If the worlds he knew were rooms standing side by side, then the Daughter would have torn a hole through stone and mortar; the djinni had brought them rather into a passageway that must connect the two. Or if the worlds were tents pitched close together, the Daughter was a blade to slice through woven walls, where the djinni preferred — through good manners or lack of strength or sheer wilfulness, he couldn't say — to give its companions a glimpse of the desert as it led them out and in.

It was a dark and a chill and an inhospitable place, and Marron wanted no more of it. Would have preferred less, indeed, and a great deal less by the time he felt a bitter wind scour his skin, solid as a wall to lean against, stronger than Jemel though far less warm or welcoming. He turned his head upward and saw the stars like a glory, like a blaze of sparks strewn across the sky. This was his own world, they'd come back to it at night and but for the wind he'd not have felt the change from one cold darkness to another.

There was no sign of life below them. That was no surprise, though. The Sands were wide and the tribes were scattered, unless they were still grouped somewhere near Rhabat. The Sharai were as sparing of their fuel as they were of everything; Marron thought he could pass above an army and barely be aware of it.

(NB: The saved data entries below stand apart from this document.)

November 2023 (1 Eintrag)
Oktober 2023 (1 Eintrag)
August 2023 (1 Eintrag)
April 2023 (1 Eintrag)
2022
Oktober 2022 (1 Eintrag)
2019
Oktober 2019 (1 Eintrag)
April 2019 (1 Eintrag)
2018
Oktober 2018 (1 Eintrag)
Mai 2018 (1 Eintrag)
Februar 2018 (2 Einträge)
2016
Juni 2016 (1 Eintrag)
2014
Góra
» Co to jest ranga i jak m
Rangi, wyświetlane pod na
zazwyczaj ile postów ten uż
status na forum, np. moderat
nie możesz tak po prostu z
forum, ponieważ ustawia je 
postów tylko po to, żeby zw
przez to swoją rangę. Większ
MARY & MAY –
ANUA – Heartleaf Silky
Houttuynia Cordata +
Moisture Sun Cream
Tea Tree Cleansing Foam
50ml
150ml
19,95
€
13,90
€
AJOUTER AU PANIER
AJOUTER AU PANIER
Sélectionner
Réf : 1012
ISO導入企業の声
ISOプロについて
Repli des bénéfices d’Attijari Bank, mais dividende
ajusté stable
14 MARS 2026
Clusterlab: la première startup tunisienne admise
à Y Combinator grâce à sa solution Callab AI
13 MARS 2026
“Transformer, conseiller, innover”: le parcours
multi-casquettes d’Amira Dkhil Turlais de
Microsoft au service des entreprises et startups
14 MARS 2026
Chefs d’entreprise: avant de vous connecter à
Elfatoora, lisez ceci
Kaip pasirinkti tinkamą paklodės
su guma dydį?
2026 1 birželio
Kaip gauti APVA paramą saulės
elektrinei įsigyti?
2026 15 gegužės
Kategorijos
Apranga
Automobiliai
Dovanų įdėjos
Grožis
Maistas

He braced himself against the wind of their hurry, locked his arms around Jemel and kept his eyes fixed on the ground so far below. He could make out undulations in the sand that must be great dunes to those who had to cross them, that looked like mere ripples to him; he could see occasional breaks in the smooth still flow, that must mark an outcrop of rock; he thought he could see a glimmering mirror to the east, that ought to be the Dead Waters trapping the image of the stars above, as they had trapped this djinni that carried him now.

Rhabat was there, on the further side of that inland sea. Marron hadn't thought, hadn't had time to think where this chase might have taken Elisande already. The answer it seemed was a great distance, and westerly. Westerly, of course, lay Outremer; almost directly west of Rhabat lay Elisande's own home. Surayon, the Folded Land, the state that hid itself
...
Marron thought that perhaps Elisande would not be welcoming the direction of this hunt, if it led other eyes to look towards Surayon.